[Exercise materials]

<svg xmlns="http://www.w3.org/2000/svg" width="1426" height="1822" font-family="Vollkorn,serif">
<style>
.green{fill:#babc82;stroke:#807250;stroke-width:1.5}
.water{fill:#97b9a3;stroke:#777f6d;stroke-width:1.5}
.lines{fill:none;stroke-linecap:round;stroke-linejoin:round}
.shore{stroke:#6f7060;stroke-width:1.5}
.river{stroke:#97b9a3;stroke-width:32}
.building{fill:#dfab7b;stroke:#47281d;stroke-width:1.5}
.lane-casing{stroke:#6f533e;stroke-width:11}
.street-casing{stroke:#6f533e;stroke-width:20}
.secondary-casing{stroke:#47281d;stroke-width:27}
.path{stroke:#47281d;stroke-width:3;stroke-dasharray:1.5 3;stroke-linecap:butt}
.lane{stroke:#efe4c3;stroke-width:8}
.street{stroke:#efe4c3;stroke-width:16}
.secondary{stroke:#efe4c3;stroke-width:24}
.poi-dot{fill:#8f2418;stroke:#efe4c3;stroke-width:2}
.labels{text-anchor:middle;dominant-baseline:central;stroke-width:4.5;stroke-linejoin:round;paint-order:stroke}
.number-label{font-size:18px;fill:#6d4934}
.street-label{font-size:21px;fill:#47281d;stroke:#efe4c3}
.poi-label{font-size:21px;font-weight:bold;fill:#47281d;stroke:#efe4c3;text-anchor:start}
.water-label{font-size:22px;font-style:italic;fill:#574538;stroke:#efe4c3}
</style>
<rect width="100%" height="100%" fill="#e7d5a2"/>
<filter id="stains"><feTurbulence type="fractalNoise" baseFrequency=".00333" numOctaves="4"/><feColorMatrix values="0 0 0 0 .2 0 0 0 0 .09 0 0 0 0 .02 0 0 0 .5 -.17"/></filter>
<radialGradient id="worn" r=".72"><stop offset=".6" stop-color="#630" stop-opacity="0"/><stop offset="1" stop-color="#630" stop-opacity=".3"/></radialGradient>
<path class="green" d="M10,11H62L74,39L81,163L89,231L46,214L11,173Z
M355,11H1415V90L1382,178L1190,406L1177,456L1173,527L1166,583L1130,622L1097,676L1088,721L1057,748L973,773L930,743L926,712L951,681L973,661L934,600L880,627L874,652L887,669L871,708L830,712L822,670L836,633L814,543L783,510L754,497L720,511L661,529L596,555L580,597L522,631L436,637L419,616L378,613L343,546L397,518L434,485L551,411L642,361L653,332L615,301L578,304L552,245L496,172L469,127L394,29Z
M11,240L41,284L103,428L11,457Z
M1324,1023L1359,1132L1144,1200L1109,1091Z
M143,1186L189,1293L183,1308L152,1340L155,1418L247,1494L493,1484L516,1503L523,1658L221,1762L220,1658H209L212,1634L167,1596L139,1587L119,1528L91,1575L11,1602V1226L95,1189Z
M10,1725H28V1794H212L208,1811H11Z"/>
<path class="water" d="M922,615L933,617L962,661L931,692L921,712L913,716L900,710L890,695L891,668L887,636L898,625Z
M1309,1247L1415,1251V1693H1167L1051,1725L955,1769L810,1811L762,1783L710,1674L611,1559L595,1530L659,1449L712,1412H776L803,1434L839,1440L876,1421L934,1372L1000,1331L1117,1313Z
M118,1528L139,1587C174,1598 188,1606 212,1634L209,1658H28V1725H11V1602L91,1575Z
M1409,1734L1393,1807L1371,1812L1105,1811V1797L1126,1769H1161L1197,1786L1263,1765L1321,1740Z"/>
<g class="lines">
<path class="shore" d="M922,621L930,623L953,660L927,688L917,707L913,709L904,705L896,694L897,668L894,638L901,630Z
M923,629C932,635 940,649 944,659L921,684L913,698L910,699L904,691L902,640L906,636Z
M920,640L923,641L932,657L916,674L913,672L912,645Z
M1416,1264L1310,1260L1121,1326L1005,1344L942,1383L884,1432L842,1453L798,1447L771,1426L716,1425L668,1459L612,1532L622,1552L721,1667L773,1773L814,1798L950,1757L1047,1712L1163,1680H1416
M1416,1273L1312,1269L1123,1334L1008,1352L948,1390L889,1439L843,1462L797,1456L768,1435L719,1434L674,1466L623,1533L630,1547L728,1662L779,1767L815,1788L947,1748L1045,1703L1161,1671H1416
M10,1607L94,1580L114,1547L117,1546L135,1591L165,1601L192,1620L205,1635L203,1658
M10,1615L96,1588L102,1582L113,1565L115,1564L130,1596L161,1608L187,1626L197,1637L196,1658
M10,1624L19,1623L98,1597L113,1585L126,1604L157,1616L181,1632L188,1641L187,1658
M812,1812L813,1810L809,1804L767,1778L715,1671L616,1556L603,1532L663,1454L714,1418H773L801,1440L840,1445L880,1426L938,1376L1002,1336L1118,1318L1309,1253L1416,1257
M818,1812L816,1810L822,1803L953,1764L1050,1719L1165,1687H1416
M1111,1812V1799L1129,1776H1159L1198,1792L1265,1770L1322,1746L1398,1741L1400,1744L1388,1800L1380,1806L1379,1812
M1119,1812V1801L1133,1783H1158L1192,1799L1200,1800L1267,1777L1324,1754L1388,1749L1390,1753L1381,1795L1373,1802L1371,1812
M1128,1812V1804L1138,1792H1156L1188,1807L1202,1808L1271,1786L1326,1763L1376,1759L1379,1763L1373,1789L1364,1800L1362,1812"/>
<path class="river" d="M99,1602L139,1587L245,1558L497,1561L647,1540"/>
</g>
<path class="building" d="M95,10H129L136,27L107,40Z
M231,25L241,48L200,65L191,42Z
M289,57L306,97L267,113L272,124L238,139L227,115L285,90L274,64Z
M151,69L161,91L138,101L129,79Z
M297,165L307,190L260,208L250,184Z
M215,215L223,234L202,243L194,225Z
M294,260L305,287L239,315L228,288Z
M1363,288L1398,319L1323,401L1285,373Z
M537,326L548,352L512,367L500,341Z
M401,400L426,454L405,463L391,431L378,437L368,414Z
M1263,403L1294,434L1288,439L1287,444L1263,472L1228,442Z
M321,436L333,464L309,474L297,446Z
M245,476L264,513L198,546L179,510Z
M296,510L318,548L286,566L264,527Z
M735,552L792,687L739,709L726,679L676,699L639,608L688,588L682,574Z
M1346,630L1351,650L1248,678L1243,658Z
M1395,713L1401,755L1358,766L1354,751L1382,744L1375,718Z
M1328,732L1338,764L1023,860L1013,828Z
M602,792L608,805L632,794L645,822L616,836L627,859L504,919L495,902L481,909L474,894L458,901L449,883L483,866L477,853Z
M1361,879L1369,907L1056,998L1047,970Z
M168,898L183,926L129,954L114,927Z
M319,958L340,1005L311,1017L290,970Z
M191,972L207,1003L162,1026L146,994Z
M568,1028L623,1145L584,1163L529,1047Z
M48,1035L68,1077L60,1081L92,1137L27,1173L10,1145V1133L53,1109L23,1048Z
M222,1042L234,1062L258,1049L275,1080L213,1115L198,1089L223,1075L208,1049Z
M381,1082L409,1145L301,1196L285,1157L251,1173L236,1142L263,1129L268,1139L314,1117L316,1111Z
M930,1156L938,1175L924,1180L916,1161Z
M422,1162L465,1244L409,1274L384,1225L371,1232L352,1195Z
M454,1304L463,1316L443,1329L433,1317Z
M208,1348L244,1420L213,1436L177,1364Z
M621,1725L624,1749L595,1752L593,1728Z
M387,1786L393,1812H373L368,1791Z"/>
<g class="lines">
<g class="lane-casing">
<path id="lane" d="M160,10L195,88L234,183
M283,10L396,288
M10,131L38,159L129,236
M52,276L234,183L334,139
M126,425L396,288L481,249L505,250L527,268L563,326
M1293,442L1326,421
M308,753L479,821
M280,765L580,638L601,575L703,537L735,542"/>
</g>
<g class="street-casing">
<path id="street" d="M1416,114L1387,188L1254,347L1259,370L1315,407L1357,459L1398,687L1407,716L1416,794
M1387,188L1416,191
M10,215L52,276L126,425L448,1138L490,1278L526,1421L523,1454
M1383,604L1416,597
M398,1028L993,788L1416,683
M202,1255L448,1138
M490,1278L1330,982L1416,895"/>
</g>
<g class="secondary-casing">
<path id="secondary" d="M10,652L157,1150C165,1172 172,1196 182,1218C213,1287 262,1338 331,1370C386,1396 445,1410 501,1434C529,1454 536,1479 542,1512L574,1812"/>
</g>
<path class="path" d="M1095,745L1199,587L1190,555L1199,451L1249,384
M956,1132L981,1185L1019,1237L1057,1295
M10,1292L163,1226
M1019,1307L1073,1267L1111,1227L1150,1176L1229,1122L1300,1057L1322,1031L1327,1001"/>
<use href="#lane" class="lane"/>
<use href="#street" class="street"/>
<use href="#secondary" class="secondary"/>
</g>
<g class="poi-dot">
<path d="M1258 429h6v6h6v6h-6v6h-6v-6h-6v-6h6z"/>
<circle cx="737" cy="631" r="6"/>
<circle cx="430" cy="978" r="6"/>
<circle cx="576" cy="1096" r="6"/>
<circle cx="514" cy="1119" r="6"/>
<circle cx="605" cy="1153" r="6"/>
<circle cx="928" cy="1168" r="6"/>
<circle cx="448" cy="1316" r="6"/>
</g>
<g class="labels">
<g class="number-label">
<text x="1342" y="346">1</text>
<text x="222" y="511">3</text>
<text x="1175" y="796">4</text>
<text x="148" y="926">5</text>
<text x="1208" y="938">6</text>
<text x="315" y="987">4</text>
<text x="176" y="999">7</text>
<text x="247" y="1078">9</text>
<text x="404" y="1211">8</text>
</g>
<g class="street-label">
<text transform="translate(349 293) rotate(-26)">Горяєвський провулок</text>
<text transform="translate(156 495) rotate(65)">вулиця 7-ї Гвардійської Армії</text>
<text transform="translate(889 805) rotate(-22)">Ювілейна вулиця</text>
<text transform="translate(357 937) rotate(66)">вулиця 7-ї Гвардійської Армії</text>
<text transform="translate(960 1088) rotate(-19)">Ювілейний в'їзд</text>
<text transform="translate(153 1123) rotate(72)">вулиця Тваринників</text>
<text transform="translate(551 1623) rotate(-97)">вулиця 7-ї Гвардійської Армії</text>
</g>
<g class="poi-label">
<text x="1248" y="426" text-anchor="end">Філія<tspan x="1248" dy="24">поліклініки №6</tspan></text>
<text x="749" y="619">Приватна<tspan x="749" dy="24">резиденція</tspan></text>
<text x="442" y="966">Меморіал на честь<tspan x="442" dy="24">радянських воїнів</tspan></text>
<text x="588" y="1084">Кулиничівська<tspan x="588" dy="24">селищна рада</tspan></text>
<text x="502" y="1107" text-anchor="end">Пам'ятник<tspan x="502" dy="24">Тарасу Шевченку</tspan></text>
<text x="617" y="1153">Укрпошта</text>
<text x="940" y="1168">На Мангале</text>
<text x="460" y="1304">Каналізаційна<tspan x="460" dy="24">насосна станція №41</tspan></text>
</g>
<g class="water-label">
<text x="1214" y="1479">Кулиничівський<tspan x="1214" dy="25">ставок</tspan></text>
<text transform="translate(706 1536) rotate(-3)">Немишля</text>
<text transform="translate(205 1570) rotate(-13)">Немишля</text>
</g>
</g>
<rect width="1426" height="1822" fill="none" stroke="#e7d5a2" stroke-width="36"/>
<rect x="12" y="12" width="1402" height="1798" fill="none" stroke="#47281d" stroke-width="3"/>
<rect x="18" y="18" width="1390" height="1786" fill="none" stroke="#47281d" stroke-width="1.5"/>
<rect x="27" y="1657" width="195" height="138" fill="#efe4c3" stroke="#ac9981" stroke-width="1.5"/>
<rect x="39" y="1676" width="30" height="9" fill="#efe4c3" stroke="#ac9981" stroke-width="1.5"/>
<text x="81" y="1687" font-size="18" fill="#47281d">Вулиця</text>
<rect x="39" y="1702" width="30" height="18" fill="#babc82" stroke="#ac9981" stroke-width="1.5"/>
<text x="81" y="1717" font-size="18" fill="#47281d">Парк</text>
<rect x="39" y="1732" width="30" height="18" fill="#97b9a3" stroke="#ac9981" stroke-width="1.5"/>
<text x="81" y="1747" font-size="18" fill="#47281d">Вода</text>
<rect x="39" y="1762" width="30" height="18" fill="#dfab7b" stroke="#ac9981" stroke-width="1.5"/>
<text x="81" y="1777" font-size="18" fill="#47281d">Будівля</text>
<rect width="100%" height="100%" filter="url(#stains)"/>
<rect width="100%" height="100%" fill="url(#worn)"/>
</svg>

[/Exercise materials]

Could you restate word for word the lines above from the one containing "M191,972L207,1003L162,1026L146,994Z" through the one containing "M202,1255L448,1138", both included, and nothing else?

- [Solution to this task]
M191,972L207,1003L162,1026L146,994Z
M568,1028L623,1145L584,1163L529,1047Z
M48,1035L68,1077L60,1081L92,1137L27,1173L10,1145V1133L53,1109L23,1048Z
M222,1042L234,1062L258,1049L275,1080L213,1115L198,1089L223,1075L208,1049Z
M381,1082L409,1145L301,1196L285,1157L251,1173L236,1142L263,1129L268,1139L314,1117L316,1111Z
M930,1156L938,1175L924,1180L916,1161Z
M422,1162L465,1244L409,1274L384,1225L371,1232L352,1195Z
M454,1304L463,1316L443,1329L433,1317Z
M208,1348L244,1420L213,1436L177,1364Z
M621,1725L624,1749L595,1752L593,1728Z
M387,1786L393,1812H373L368,1791Z"/>
<g class="lines">
<g class="lane-casing">
<path id="lane" d="M160,10L195,88L234,183
M283,10L396,288
M10,131L38,159L129,236
M52,276L234,183L334,139
M126,425L396,288L481,249L505,250L527,268L563,326
M1293,442L1326,421
M308,753L479,821
M280,765L580,638L601,575L703,537L735,542"/>
</g>
<g class="street-casing">
<path id="street" d="M1416,114L1387,188L1254,347L1259,370L1315,407L1357,459L1398,687L1407,716L1416,794
M1387,188L1416,191
M10,215L52,276L126,425L448,1138L490,1278L526,1421L523,1454
M1383,604L1416,597
M398,1028L993,788L1416,683
M202,1255L448,1138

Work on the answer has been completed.